Job Title: Senior Observability Engineer (ESS Platform SME)
Location: McLean, VA(onsite) & inperson Interview
Job Type: C2C or W2
Role Overview:
We are seeking a highly experienced Senior Observability Engineer with deep expertise in ESS (Elastic Stack) to lead and accelerate the development of enterprise-grade observability capabilities across mission-critical applications.
This role requires a hands-on SME who can design, build, and scale observability dashboards, APM, tracing, and monitoring solutions exclusively within ESS. The candidate will play a key role in transforming current monitoring into a proactive, intelligent, and scalable observability ecosystem.
This is a high-impact, fast-paced engagement (target < 6 months) requiring ownership, technical depth, and execution excellence.
Key Responsibilities:
ESS Observability Architecture & Implementation
- Design and implement end-to-end observability solutions using ESS (Elastic Stack).
- Build a centralized observability layer covering all MF applications.

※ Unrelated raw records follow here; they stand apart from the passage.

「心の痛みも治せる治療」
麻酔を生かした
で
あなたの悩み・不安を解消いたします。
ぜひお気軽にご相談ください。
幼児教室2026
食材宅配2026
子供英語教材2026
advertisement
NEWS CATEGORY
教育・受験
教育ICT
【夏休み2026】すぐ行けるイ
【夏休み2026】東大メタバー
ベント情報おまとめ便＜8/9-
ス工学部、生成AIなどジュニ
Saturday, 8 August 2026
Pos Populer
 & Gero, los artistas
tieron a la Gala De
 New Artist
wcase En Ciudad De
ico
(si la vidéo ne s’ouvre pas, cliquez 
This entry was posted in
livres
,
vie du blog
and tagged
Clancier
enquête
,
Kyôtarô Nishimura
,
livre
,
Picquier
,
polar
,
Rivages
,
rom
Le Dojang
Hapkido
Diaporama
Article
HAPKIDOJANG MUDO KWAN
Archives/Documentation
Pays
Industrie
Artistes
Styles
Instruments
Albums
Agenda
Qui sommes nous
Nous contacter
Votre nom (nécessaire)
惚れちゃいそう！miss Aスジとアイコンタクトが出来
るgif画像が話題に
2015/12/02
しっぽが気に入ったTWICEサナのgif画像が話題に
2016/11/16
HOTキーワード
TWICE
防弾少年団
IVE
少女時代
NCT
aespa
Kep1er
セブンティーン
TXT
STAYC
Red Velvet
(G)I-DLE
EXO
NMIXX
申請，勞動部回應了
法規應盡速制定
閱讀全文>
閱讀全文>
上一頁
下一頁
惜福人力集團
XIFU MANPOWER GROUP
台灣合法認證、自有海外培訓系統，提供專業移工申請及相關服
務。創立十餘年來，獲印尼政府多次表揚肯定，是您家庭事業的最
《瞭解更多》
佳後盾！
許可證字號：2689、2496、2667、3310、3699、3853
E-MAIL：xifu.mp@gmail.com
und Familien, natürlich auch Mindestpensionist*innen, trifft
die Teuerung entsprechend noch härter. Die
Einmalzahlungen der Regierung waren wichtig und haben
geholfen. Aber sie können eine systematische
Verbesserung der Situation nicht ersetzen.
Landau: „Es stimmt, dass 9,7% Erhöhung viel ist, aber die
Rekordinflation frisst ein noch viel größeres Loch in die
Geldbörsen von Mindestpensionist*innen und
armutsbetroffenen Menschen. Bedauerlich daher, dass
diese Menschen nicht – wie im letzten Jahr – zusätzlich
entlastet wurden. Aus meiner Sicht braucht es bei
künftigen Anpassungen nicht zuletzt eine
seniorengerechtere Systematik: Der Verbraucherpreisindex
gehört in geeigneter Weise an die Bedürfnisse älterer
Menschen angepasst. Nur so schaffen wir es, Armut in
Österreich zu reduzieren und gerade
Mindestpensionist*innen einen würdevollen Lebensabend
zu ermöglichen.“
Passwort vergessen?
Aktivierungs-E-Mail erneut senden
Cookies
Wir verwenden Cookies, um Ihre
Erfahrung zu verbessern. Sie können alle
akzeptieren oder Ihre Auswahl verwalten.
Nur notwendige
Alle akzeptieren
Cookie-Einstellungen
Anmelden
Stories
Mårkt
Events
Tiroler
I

- Ensure block-level aggregation with drill-down to:
- Application-level metrics
- APM traces
- Logs and events
- Service dependencies
Dashboard Engineering (Critical Priority)
- Develop and scale a large backlog of ESS dashboards, including but not limited to:
- Cluster Health (OCP/K8s)
- API & APM Dashboards
- Service Health & Dependency Monitoring
- Pod Status / Restart / Scaling Metrics
- HTTP Status Analytics (200/400/500 trends)
- Transaction Processing Metrics
- Infra Metrics (CPU, Memory, Disk, Network)
- Synthetic Monitoring & Availability
- Build intuitive, drill-down dashboards from MF Block Service Application level.
APM, Tracing & Monitoring Expansion
- Expand ESS-based:
- Application Performance Monitoring (APM)
- Distributed tracing
- Real User Monitoring (RUM)
- Synthetic monitoring
- Enable end-to-end traceability across microservices.
Proactive Observability & Alerting
- Design and implement smart alerting rules:
- Move from reactive proactive detection
- Reduce noise, improve signal quality
- Define SLOs, SLIs, and error budgets
- Enhance anomaly detection and trend analysis
Collaboration & Leadership
- Work closely with:
- EOT Observability Team
- Internal CDLs
- Application teams
- Act as ESS Observability SME
- Provide guidance, standards, and best practices
Required Skills & Experience:
- Strong hands-on experience with ESS (Elastic Stack):
- Elasticsearch
- Logstash
- Kibana
- Beats / Elastic Agent
- Elastic APM
- Proven experience building enterprise-scale observability dashboards in ESS
- Deep understanding of:
- Microservices architecture
- Kubernetes / OpenShift (OCP)
- Experience with:
- APM, distributed tracing, logging, metrics correlation
- Ability to design multi-layer observability (infra platform app)
Strongly Preferred:
- Experience with:
- Synthetic monitoring tools integrated with ESS
- Real User Monitoring (RUM)
- Service maps and dependency graphs
- Knowledge of:
- CI/CD observability integration
- Alerting frameworks within Elastic
- Scripting: Python / Shell / Groovy (nice to have)
Soft Skills:
- Strong ownership mindset
- Ability to work under aggressive timelines
- Excellent problem-solving skills
- Clear communication with technical and non-technical teams
Success Criteria (First 3 6 Months):
- Deliver enterprise-grade ESS observability dashboards
- Achieve full MF application visibility
- Implement end-to-end APM + tracing coverage
- Establish proactive alerting framework
Additional Notes:
- Candidate must be an ESS expert - alternative tools experience alone will not be sufficient.
- This is a high-priority, business-critical role with immediate impact expectations.